Nature誌の姉妹誌であるScientific Reports誌に、超伝導体の比熱と臨界磁場に関する数学作用素論的研究を世界で初めて行った大学院理工学府渡辺秀司教授による論文が掲載されました!
群馬大学大学院理工学府の渡辺秀司教授が、電気抵抗がゼロではない常伝導から電気抵抗が完全にゼロになる超伝導への転移が熱力学での2次相転移であることを数学作用素論的に世界で初めて証明したことに引き続いて、今度は、Nature誌の姉妹誌であるScientific Reports誌に、超伝導体の比熱と臨界磁場に関する数学作用素論的研究を世界で初めて行った単独執筆の論文を載せました。論文の題名は、「An operator-theoretical study of the specific heat and the critical magnetic field in the BCS-Bogoliubov model of superconductivity」(Nature)です。

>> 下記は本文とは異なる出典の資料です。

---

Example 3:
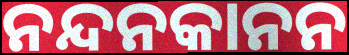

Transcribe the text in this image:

ନନ୍ଦନକାନନ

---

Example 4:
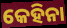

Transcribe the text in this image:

କେହିନା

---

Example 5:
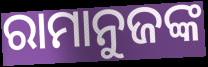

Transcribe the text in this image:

ରାମାନୁଜଙ୍କ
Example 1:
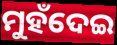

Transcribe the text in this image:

ମୁହଁଦେଇ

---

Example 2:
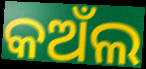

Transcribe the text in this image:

କଅଁଲ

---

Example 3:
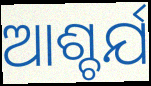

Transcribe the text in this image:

ଆଶ୍ଚର୍ଯ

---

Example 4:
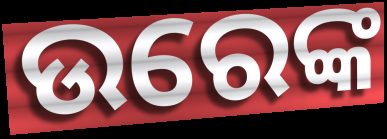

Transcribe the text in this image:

ଉରେଙ୍କ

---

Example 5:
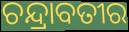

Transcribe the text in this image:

ଚନ୍ଦ୍ରାବତୀର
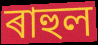
ৰাহুল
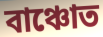
বাঞ্চোত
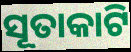
ସୂତାକାଟି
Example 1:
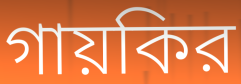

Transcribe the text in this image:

গায়কির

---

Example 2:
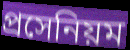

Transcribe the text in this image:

প্রসেনিয়ম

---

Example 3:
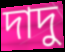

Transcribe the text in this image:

দাদু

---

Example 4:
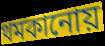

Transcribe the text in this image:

থমকানোয়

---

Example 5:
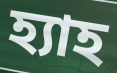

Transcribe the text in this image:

হ্যাহ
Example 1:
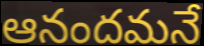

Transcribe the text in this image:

ఆనందమనే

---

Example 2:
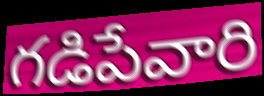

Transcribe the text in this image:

గడిపేవారి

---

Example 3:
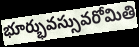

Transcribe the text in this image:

భూర్భువస్సువరోమితి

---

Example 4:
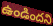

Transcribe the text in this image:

ఉండిందని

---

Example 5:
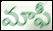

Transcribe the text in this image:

మాఫీ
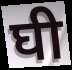
घी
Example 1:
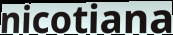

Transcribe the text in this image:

nicotiana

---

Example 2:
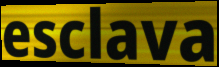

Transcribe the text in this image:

esclava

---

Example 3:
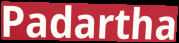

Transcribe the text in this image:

Padartha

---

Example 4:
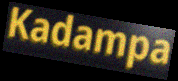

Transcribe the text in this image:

Kadampa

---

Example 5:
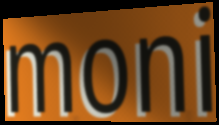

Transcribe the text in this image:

moni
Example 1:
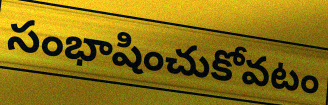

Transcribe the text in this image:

సంభాషించుకోవటం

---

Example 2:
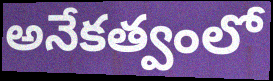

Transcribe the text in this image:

అనేకత్వంలో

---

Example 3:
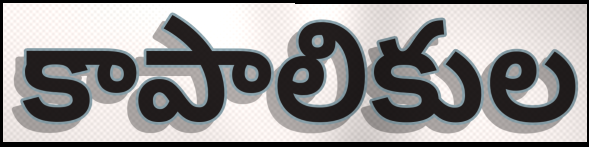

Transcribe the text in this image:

కాపాలికుల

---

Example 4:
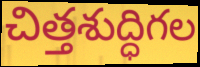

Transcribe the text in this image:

చిత్తశుద్ధిగల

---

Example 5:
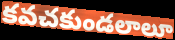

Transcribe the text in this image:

కవచకుండలాలూ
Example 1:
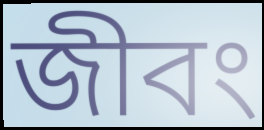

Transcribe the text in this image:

জীবং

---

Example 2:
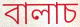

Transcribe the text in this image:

বালাচ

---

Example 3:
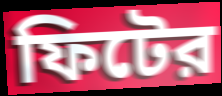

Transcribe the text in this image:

ফিটের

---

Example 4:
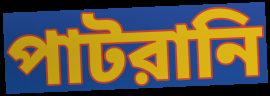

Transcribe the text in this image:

পাটরানি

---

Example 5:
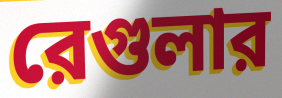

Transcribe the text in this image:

রেগুলার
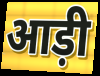
आड़ी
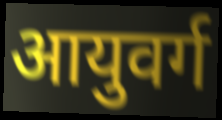
आयुवर्ग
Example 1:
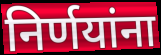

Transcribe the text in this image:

निर्णयांना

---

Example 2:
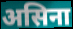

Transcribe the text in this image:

असिना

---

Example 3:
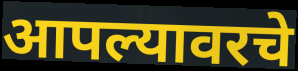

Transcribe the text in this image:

आपल्यावरचे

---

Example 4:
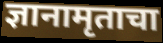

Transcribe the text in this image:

水銀、アルミなどの多くの物質の温度を絶対零度程度にまで下げていくと電気抵抗が完全にゼロになります。この驚異的な現象は超伝導とよばれ、発見者のオンネスはノーベル物理学賞を受賞しました。常伝導から超伝導への転移は、熱力学での2次相転移であることが多くの実験により確認されました。他方、超伝導の場の量子論的理論であるBCS理論は、バーディーン、クーパー、シュリーファー の3人の物理学者によって確立され大きな成功を収め、ノーベル物理学賞が授与されました。

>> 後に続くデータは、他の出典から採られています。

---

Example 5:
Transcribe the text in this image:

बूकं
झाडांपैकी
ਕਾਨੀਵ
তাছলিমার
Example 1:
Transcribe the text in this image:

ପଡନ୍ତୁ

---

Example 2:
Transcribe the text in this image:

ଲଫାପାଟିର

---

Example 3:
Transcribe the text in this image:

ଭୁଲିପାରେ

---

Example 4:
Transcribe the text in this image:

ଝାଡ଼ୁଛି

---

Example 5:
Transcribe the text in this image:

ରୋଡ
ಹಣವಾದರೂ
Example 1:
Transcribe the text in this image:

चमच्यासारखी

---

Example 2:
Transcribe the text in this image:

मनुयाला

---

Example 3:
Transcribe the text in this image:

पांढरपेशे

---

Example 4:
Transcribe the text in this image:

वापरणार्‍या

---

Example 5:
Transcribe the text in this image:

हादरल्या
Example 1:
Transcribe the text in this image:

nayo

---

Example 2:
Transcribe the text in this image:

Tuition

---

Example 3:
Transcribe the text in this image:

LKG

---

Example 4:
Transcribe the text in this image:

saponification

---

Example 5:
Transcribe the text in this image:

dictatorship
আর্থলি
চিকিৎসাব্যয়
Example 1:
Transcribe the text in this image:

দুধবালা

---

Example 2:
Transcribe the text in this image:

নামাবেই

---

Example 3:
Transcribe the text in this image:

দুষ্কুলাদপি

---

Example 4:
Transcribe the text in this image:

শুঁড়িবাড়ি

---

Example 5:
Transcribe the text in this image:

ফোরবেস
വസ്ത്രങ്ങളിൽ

BCS理論ではBCSギャップ方程式とよばれる方程式の解が温度について2回連続微分可能であることを証明せずに、超伝導体の比熱と臨界磁場を扱っています。したがって、もしこの解がそうでなかったら、ノーベル物理学賞が授与されたBCS 理論による扱いは不適切になってしまいます。

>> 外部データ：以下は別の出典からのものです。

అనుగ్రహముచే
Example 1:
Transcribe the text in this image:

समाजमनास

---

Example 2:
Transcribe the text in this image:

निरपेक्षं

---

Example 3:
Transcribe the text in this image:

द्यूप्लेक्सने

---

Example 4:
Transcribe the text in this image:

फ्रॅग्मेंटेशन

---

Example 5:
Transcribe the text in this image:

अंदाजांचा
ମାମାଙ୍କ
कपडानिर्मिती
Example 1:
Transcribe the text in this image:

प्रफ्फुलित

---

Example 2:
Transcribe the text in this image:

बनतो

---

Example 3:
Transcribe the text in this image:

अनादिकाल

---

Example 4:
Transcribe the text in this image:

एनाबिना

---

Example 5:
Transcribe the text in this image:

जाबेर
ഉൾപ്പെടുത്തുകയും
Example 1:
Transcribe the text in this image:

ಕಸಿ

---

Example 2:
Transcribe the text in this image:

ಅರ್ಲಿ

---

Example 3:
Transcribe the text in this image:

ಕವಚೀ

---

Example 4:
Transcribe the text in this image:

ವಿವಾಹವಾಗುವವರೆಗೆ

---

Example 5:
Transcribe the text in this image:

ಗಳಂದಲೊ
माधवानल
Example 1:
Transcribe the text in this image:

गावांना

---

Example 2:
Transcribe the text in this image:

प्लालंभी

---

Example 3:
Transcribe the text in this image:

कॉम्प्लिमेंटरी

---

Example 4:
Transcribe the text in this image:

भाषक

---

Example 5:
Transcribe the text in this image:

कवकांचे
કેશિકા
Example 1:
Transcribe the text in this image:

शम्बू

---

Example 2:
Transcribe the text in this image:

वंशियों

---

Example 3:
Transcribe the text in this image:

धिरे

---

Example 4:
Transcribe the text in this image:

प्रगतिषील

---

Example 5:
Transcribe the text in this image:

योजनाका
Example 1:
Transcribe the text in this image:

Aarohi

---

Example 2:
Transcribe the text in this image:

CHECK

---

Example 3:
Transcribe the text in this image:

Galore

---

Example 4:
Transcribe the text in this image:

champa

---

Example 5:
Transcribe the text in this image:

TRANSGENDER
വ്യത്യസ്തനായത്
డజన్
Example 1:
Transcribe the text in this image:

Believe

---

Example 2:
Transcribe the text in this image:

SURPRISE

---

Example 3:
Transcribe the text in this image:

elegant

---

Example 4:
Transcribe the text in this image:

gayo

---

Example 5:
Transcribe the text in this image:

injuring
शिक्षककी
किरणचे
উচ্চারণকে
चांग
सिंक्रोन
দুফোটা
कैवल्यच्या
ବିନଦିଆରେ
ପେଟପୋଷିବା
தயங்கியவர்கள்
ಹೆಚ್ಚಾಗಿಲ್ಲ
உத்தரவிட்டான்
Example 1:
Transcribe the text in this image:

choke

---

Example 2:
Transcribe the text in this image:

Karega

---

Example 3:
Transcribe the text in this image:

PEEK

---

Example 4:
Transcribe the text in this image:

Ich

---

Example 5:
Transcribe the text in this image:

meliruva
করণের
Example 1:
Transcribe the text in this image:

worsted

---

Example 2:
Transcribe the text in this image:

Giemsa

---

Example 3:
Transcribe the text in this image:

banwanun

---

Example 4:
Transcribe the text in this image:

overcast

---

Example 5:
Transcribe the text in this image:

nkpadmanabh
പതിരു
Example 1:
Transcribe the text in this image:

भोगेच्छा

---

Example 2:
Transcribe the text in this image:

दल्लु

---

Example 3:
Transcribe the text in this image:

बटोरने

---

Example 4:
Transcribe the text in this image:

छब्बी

このような動機に基づいて、BCSギャップ方程式の解がそうなっていることを数学作用素論的に証明して、解の温度についてのさらなる性質を数学作用素論的に明らかにしました。ただし、ポテンシャルが定数である必要はなく、エネルギーの関数であっても構いません。これに立脚して、転移温度とよばれる温度における超伝導体の比熱の跳びを、転移温度における常伝導についての比熱で除した物理量に対する、より正確な新たな表式を数学作用素論的に与えました。さらに臨界磁場の転移温度付近における、より正確な新たな表式を数学作用素論的に導き、臨界磁場の温度についての1回連続微分可能性などの性質を示しました。このようにして、BCS理論の登場以来、63年にも亘るさらなる未解決の問題を解決しました。